### WHAT TO WORK ON:
Collect every line of the records below that contains the word "platform".

### STORED DATA:
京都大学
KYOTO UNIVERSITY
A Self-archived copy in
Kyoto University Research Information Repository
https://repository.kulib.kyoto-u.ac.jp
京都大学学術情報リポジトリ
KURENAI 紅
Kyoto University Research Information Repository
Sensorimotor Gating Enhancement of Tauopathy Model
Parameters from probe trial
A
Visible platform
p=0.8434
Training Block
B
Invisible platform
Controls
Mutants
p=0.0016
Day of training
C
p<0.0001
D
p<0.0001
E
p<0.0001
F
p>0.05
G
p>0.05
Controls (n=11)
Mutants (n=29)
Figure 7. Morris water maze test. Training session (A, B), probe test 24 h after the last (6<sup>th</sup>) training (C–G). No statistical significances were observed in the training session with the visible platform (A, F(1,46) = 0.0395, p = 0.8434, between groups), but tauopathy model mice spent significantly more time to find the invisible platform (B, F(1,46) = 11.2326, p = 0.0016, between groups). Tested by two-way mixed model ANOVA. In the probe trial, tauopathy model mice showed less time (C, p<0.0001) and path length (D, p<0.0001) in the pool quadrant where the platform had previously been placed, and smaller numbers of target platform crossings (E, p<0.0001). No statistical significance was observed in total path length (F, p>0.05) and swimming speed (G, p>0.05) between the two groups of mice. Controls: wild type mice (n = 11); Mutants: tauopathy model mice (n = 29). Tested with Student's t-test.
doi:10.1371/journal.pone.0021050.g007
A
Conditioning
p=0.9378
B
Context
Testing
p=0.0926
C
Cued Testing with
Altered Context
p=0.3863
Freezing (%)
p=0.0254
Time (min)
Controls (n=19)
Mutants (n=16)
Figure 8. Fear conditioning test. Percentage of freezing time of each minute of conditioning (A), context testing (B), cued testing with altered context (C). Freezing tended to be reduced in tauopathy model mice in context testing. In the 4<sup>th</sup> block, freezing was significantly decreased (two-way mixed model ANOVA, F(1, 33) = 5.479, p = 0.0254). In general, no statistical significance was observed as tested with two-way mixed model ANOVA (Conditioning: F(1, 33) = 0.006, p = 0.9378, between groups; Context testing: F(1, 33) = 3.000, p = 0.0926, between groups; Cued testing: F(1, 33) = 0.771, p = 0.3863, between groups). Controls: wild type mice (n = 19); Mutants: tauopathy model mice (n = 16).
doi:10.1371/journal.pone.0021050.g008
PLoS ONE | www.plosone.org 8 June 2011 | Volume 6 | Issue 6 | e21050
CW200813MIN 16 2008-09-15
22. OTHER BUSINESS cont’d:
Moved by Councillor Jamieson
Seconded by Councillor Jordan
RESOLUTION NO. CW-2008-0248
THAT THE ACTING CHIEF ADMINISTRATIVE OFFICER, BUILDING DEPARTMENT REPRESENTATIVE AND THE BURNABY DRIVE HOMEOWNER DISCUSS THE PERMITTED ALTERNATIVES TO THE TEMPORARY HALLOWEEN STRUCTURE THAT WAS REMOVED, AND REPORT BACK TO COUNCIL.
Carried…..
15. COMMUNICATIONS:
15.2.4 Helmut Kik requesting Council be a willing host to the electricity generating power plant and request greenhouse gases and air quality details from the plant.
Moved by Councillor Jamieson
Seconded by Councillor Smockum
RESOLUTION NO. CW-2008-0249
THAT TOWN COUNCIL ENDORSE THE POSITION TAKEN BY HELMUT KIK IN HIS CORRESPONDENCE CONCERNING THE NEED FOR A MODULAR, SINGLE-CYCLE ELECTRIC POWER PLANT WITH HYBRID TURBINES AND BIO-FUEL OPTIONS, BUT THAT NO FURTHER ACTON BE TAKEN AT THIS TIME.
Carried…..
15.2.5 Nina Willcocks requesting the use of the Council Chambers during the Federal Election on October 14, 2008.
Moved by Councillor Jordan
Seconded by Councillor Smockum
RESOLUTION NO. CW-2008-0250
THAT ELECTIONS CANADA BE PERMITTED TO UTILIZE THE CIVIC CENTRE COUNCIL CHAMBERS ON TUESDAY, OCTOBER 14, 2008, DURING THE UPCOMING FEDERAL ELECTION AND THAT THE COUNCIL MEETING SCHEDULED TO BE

### ANSWER SECTION:
Visible platform
Invisible platform
Figure 7. Morris water maze test. Training session (A, B), probe test 24 h after the last (6<sup>th</sup>) training (C–G). No statistical significances were observed in the training session with the visible platform (A, F(1,46) = 0.0395, p = 0.8434, between groups), but tauopathy model mice spent significantly more time to find the invisible platform (B, F(1,46) = 11.2326, p = 0.0016, between groups). Tested by two-way mixed model ANOVA. In the probe trial, tauopathy model mice showed less time (C, p<0.0001) and path length (D, p<0.0001) in the pool quadrant where the platform had previously been placed, and smaller numbers of target platform crossings (E, p<0.0001). No statistical significance was observed in total path length (F, p>0.05) and swimming speed (G, p>0.05) between the two groups of mice. Controls: wild type mice (n = 11); Mutants: tauopathy model mice (n = 29). Tested with Student's t-test.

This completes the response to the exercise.